Electricity Markets are not only a new reality but an evolving one as the involved players and rules change at a relatively high rate. Multi-agent simulation combined with Artificial Intelligence techniques may result in very helpful sophisticated tools. This paper presents a new methodology for the management of coalitions in electricity markets. This approach is tested using the multi-agent market simulator MASCEM (Multi-Agent Simulator of Competitive Electricity Markets), taking advantage of its ability to provide the means to model and simulate Virtual Power Players (VPP). VPPs are represented as coalitions of agents, with the capability of negotiating both in the market and internally, with their members in order to combine and manage their individual specific characteristics and goals, with the strategy and objectives of the VPP itself. A case study using real data from the Iberian Electricity Market is performed to validate and illustrate the proposed approach.

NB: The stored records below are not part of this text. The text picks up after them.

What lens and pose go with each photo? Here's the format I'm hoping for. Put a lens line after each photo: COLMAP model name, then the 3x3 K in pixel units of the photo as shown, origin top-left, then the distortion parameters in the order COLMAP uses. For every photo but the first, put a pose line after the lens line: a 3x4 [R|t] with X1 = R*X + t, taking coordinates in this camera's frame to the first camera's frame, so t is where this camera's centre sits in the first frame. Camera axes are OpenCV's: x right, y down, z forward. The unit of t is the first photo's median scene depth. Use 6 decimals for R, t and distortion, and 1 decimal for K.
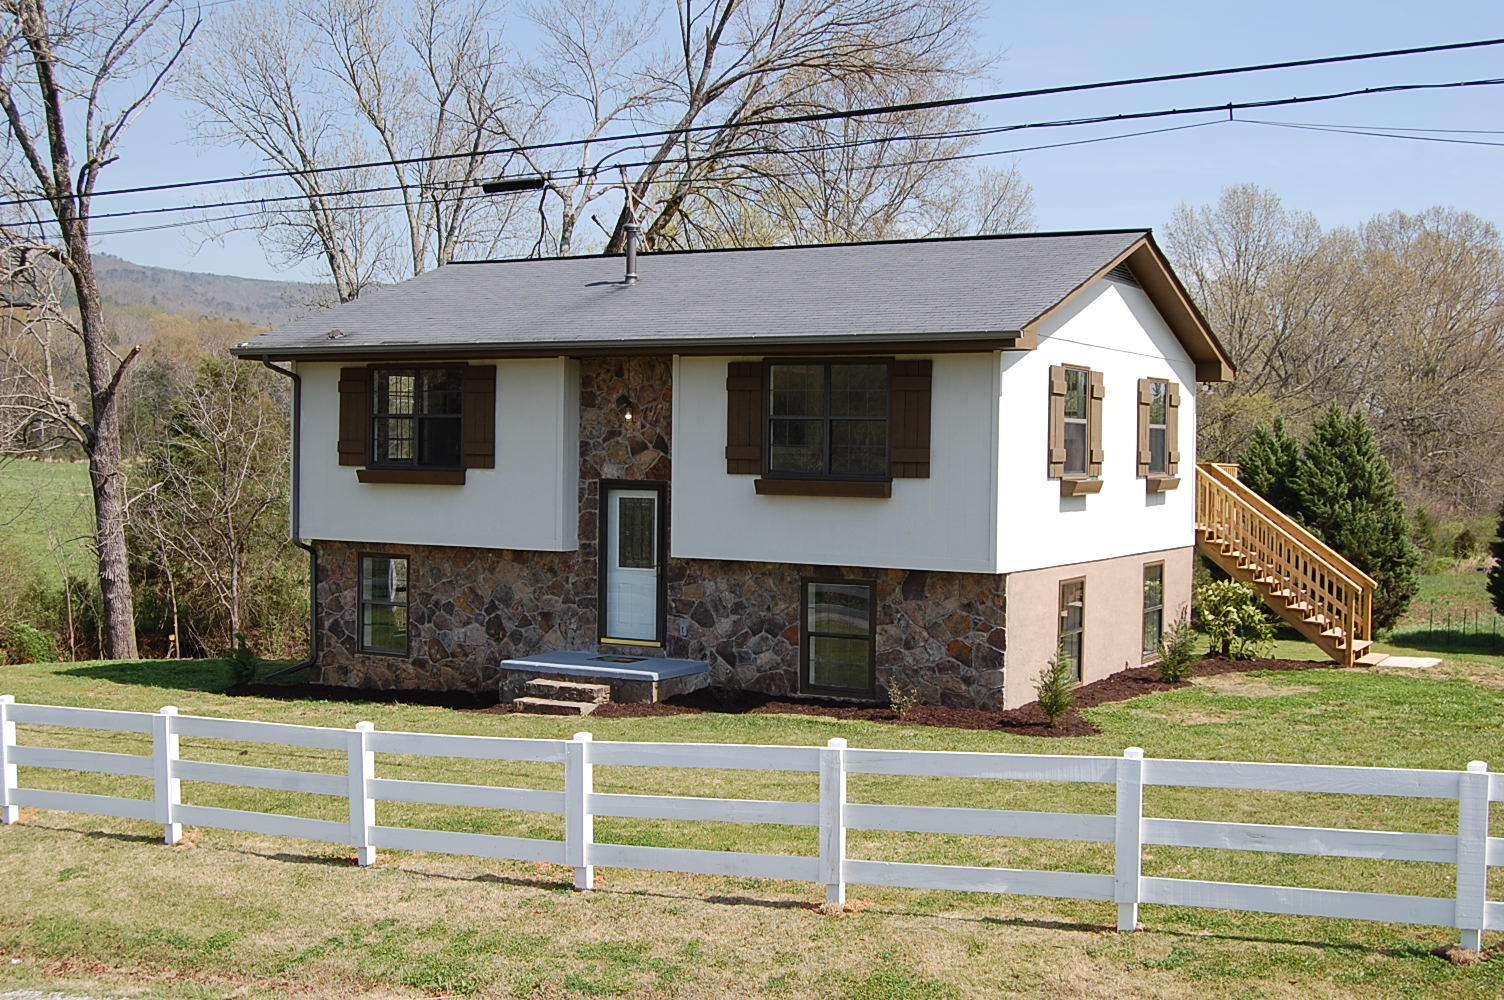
lens RADIAL K [[1782.2, 0, 775.9], [0, 1782.2, 472.0], [0, 0, 1]] dist [-0.032946, 0.000000]
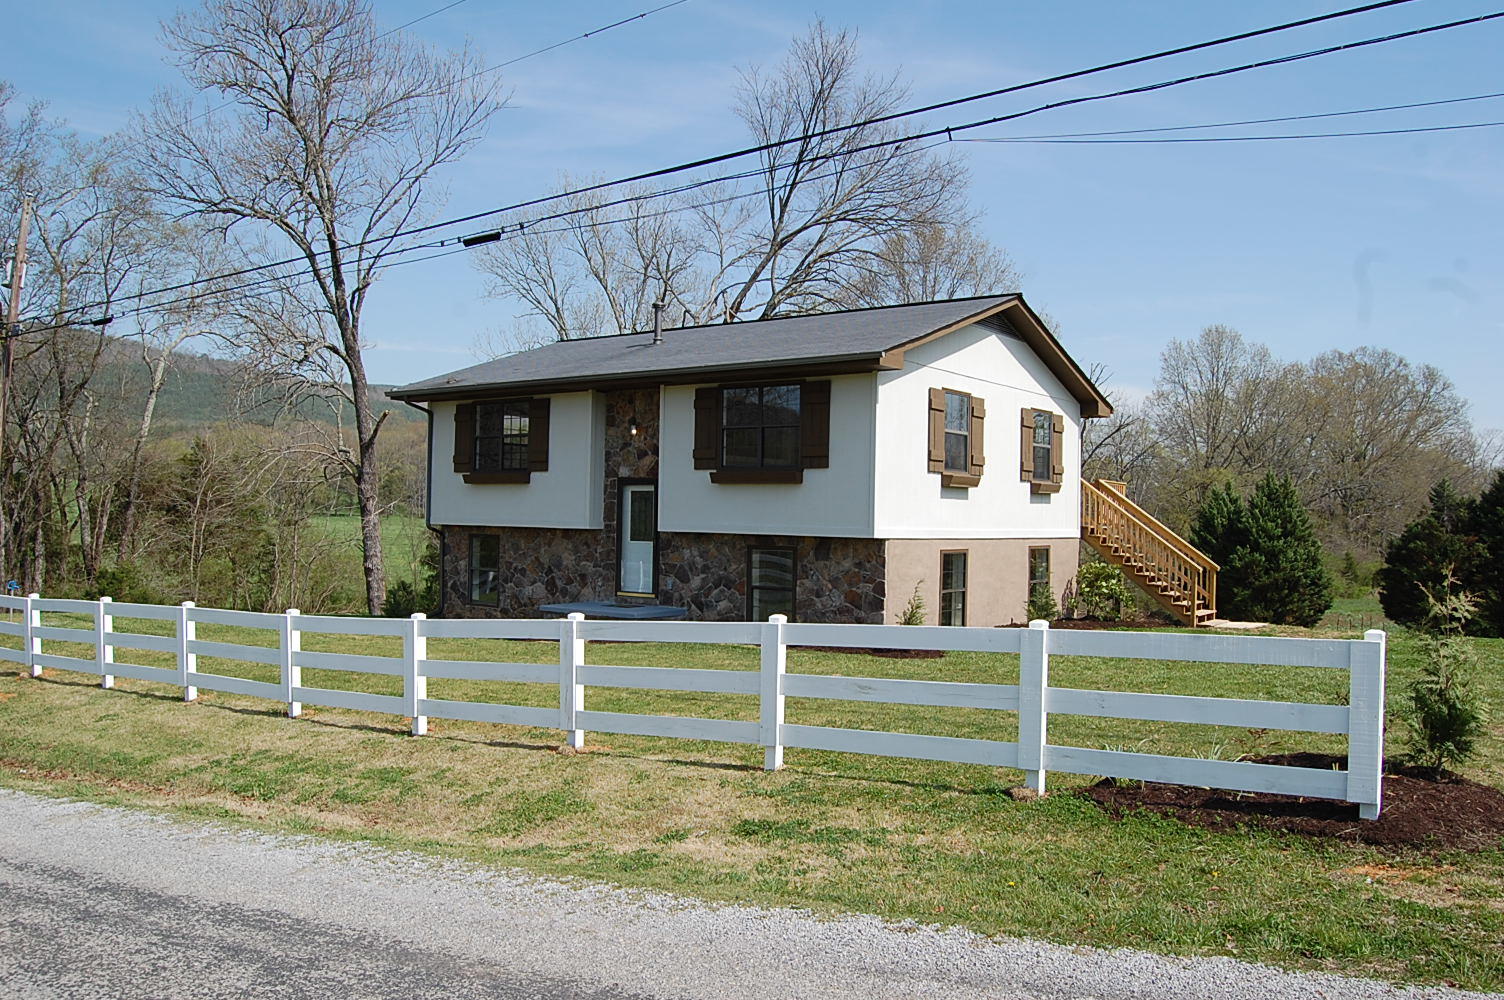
lens RADIAL K [[1179.3, 0, 773.3], [0, 1179.3, 488.1], [0, 0, 1]] dist [-0.084549, 0.036422]
pose [[0.991656, 0.001552, -0.128900, 0.136325], [-0.006642, 0.999214, -0.039072, 0.045888], [0.128738, 0.039602, 0.990888, 0.099052]]
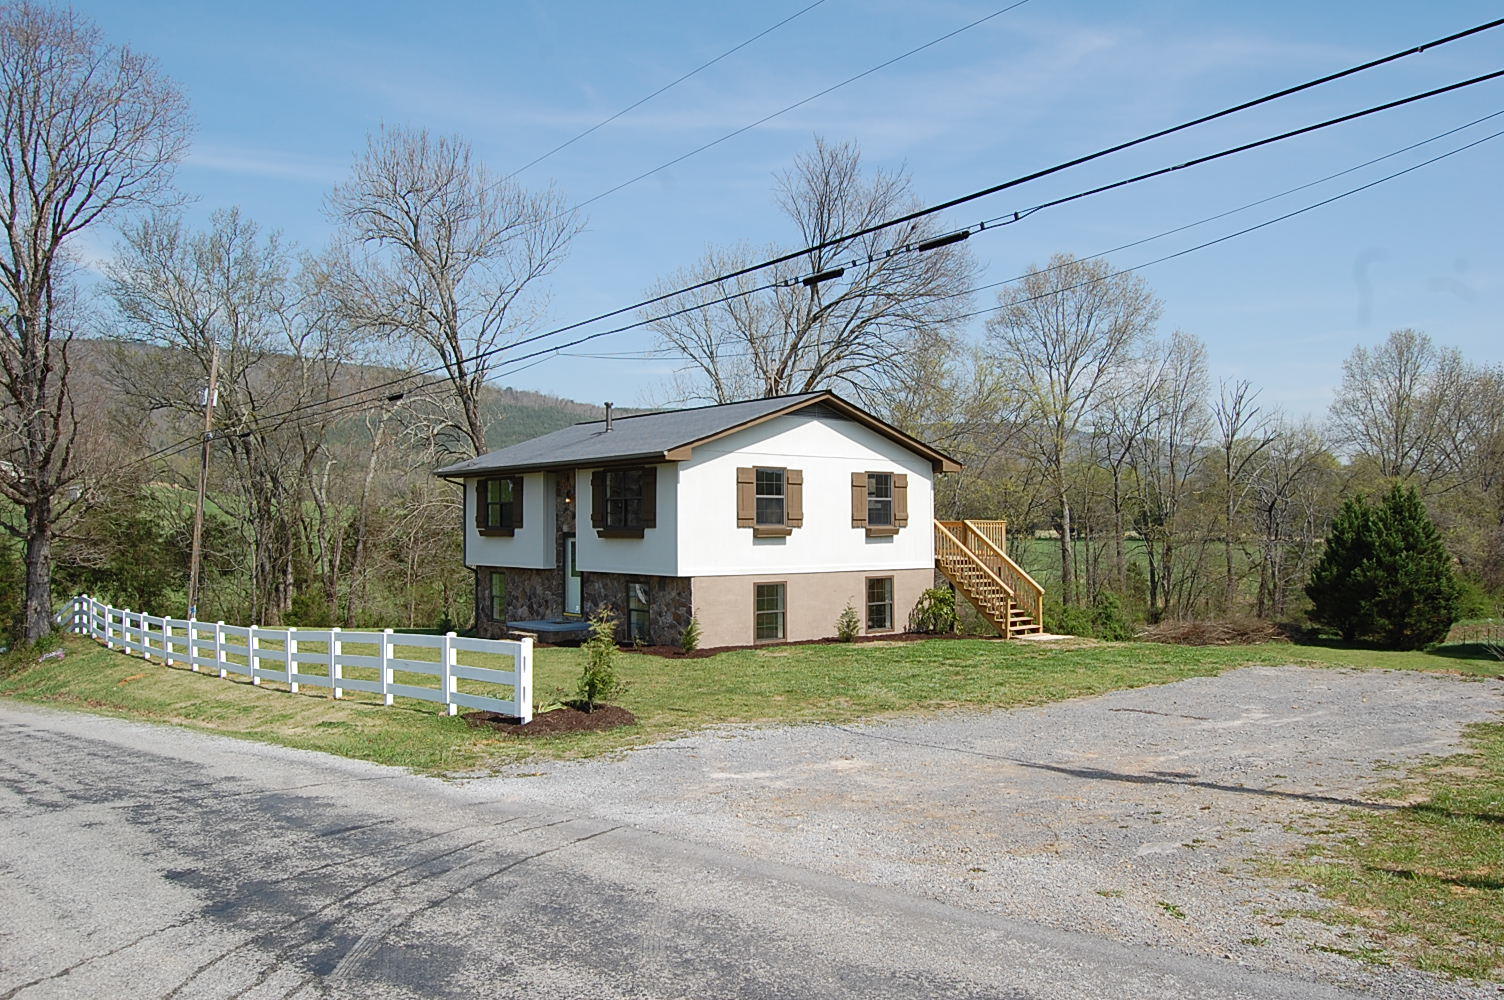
lens RADIAL K [[1179.3, 0, 783.8], [0, 1179.3, 483.6], [0, 0, 1]] dist [-0.084549, 0.036422]
pose [[0.933461, -0.029757, -0.357441, 0.579617], [0.010879, 0.998443, -0.054712, 0.023388], [0.358513, 0.047183, 0.932332, -0.127911]]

Integration in MASCEM of the Joint Dispatch of Energy and Reserves Provided by Generation and Demand Resources

The provision of reserves in power systems is of great importance in what concerns keeping an adequate and acceptable level of security and reliability. This need for reserves and the way they are defined and dispatched gain increasing importance in the present and future context of smart grids and electricity markets due to their inherent competitive environment. This paper concerns a methodology proposed by the authors, which aims to jointly and optimally dispatch both generation and demand response resources to provide the amounts of reserve required for the system operation. Virtual Power Players are especially important for the aggregation of small size demand response and generation resources. The proposed methodology has been implemented in MASCEM, a multi agent system also developed at the authors’ research center for the simulation of electricity markets.

Multi-Agent Based Smart Grid Management and Simulation: Situation Awareness and Learning in a Test Bed with Simulated and Real Installations and Players

The rising usage of distributed energy resources has been creating several problems in power systems operation. Virtual Power Players arise as a solution for the management of such resources. Additionally, approaching the main network as a series of subsystems gives birth to the concepts of smart grid and micro grid. Simulation, particularly based on multi-agent technology is suitable to model all these new and evolving concepts. MASGriP (Multi-Agent Smart Grid simulation Platform) is a system that was developed to allow deep studies of the mentioned concepts. This paper focuses on a laboratorial test bed which represents a house managed by a MASGriP player. This player is able to control a real installation, responding to requests sent by the system operators and reacting to observed events depending on the context.